Here are the Larche family “Rules for a Happy Marriage”:
#1: Do the work. It takes work and sacrifice to make a happy marriage. Too many people put all the work into the details of the wedding but neglect to put any work into the marriage itself. A happy marriage is a growing marriage, whether you’ve been married 2 or 25 years. Are you still listening to one another? Learning from one another? When you don’t take time to cultivate a relationship, you end up taking that relationship for granted. Sadly, this is where most marriages decline.
#2: Say the words. At least once a day, say something kind or complimentary to your spouse. We all know that words have the power to heal or hurt, restore or damage, build or tear down. But what we often fail to recognize is that silence can be just as harmful as negative words. Often it’s the words we don’t say that leave our spouse feeling devalued or under-appreciated.
#3: Date your spouse. Too many couples stop dating years into their marriage, especially when the years of parenting demand more of us. Guard your Date Night with vigilance!
#4: Don’t let in-laws become outlaws! Finances, sex, and in-law issues are among the top reasons that most marriages fail. God designed you to have your own nuclear family, not live as extended branches of hierarchies. Communicate and set clear boundaries with your in-laws.
#5: Discuss the budget. Financial stress is one of the greatest contributors to weak marriages. Communicate your expectations with money. Talk stewardship principles together. What does God’s Word say about money issues? Get on the same page with your household budget, retirement portfolio, charitable giving, vacation expenses, the kids’ allowances, and college funding. Plan monthly budget conversations in a relaxed atmosphere (perhaps over a nice meal with few distractions as possible). Marriage is a financial partnership—and like any successful partnership of equals, it depends on compromise and mutual cooperation.
#6: Draw up rules of engagement. What are your rules for fighting fair? For example: “we will never bring up…”, or “we won’t argue standing up”, or “we won’t use certain trigger words that hurt”, or “we won’t generalize: ‘you always…’ or ‘you never…’.” Here’s a rule we try to live by: Don’t fight to be “right”, fight for the “win”. Too often arguments only lead to who is right and who is wrong. But conversely, they should lead to finding the best possible mutual “win” in any situation—for your marriage, your children, your finances, and your future. It’s not about who’s right (both parties tend to have right and wrong in them at the same time); the bigger picture is how your marriage and your family can find the mutual “win” in every conflict regardless of who is more right or wrong.

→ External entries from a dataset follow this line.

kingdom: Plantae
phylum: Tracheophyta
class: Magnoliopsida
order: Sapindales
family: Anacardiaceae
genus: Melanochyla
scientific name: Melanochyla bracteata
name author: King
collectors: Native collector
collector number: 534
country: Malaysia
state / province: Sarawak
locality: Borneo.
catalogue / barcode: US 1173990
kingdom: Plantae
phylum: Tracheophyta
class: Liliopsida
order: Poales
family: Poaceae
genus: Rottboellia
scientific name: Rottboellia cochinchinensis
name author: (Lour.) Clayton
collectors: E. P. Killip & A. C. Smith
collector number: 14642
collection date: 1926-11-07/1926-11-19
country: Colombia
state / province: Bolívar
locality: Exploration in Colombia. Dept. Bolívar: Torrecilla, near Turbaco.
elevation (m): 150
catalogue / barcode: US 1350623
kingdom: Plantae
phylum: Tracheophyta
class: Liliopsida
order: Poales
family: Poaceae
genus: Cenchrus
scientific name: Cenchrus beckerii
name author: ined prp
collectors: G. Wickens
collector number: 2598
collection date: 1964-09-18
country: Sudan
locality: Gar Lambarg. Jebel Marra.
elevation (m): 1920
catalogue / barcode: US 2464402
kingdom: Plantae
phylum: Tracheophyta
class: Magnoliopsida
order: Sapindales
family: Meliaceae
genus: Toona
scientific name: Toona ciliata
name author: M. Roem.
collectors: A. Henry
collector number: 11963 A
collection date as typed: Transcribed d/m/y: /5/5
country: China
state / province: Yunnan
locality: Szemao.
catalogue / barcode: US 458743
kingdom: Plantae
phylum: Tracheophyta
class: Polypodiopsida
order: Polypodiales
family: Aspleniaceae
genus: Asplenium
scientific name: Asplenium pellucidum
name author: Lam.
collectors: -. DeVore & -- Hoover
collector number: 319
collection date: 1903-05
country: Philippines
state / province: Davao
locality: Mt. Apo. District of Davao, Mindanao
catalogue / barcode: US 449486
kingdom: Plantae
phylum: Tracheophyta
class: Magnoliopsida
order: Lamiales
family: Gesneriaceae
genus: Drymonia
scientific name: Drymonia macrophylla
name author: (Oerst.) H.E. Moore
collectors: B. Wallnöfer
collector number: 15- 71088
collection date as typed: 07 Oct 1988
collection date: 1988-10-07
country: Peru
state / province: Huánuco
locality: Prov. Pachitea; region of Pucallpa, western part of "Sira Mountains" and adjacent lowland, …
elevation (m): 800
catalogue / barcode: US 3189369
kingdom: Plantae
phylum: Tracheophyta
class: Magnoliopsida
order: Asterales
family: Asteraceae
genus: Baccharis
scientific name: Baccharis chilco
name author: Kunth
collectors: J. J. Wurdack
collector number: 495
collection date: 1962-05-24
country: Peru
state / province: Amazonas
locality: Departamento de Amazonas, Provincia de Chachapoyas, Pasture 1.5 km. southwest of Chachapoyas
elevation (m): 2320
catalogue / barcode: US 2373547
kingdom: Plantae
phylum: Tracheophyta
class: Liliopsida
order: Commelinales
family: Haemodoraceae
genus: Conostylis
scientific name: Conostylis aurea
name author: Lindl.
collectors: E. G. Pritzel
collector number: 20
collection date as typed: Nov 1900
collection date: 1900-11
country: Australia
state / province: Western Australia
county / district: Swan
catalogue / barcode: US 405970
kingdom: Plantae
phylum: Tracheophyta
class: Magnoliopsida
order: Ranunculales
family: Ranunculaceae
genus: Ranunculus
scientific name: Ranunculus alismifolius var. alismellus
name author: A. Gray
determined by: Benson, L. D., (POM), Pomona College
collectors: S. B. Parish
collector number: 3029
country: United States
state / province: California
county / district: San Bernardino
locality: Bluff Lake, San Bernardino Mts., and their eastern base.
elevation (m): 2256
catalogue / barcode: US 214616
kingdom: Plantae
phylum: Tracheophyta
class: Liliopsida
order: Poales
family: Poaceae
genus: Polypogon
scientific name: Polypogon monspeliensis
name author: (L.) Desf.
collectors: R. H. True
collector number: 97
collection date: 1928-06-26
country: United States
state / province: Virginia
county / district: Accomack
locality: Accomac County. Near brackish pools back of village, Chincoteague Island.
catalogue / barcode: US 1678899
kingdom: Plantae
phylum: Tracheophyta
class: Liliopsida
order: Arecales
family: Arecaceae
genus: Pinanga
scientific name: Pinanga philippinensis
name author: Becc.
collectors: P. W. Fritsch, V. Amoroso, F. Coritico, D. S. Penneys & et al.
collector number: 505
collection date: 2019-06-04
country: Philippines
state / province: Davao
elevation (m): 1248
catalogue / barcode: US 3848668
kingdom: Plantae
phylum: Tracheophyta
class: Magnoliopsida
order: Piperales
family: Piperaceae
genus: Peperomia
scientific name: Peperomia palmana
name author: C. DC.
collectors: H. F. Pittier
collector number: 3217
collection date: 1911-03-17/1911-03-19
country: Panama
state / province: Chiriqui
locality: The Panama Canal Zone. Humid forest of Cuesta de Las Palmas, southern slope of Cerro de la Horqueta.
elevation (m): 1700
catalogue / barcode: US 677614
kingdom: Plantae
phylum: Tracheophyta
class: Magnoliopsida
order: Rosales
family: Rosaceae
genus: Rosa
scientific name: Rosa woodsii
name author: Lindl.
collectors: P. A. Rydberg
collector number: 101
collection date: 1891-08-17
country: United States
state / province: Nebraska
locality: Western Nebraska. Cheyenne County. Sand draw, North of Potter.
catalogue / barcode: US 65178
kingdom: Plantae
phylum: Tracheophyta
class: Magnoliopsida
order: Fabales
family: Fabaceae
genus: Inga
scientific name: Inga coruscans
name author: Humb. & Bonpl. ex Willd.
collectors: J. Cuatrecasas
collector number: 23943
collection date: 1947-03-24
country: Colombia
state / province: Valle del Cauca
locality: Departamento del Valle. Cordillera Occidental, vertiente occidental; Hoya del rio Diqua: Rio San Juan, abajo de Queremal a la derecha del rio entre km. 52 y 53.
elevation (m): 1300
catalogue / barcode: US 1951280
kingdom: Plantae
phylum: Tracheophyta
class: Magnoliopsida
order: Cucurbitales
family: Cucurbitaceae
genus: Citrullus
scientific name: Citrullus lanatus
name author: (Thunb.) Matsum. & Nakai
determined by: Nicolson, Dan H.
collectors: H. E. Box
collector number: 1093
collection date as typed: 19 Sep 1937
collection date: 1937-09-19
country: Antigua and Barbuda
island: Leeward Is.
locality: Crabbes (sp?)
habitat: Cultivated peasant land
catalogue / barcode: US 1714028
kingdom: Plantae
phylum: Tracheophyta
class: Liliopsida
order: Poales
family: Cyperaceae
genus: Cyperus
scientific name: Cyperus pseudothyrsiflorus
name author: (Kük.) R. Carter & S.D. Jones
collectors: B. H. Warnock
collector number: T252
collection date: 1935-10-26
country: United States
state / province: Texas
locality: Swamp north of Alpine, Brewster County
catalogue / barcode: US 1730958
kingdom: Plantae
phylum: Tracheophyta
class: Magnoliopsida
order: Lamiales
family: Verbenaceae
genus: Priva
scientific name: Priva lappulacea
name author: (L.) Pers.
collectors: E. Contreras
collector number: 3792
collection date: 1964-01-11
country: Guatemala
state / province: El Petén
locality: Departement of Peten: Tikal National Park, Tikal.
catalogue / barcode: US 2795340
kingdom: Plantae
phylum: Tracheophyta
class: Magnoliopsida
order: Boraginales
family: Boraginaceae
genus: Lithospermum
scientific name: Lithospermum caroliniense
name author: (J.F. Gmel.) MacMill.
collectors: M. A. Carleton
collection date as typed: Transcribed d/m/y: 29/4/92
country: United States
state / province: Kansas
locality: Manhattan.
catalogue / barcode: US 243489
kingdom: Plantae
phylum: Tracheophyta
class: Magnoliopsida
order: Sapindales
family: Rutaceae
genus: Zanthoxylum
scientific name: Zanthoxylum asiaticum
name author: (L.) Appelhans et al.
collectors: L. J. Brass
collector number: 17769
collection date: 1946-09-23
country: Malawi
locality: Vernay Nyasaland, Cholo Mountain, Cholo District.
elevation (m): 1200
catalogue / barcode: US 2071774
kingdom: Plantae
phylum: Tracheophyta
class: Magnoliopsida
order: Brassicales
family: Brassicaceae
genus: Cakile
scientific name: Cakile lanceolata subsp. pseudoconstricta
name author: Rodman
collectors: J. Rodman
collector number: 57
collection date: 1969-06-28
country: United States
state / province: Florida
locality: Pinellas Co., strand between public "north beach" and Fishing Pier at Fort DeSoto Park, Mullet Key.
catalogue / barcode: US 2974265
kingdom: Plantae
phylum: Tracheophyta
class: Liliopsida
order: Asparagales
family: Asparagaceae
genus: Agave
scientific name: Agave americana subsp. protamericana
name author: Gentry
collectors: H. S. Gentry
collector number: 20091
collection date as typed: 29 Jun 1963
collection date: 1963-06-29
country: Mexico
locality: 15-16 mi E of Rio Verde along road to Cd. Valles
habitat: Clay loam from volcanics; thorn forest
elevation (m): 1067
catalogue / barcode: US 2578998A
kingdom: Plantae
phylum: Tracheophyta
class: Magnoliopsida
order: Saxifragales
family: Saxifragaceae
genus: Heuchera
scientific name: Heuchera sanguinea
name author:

#7: Seek first to understand, then to be understood. Stephen Covey proved to be a genius with this one. It’s one of the 7 Habits of Highly Effective People and I believe it’s one of the hallmarks of a great marriage. The Bible says “let every person be quick to hear, slow to speak, slow to anger; for the anger of man does not produce the righteousness of God.” (James 1:19-20 ESV)
#8: Resolve offenses quickly. Letting issues go unresolved is one of the greatest detriments to a happy marriage. It also gives the enemy a foothold in your marriage: “Be angry and do not sin; do not let the sun go down on your anger, and give no opportunity to the devil.” (Ephesians 4:26-27 ESV) An Old Latin proverb says: “He who goes to bed angry has the devil for a bedfellow; never take your enemies to bed with you.”
#9: Don’t yell at each other… unless the house is one fire. Communicate with your mate the way you would want to be communicated with.
#10: Shred yesterday’s scorecards. The Bible tells us that pure love keeps no record of wrongs (1 Corinthians 13:5 NIV). When you hold on to yesterday’s scorecard you are inviting failure into your marriage. But those who consistently shred those records of being wronged are those who move forward passionately in their love journey. Nothing can conquer a marriage that keeps no record of wrongs. It’s always moving onward in grace. So tear up those scorecards and move forward. A happy marriage is waiting for you there!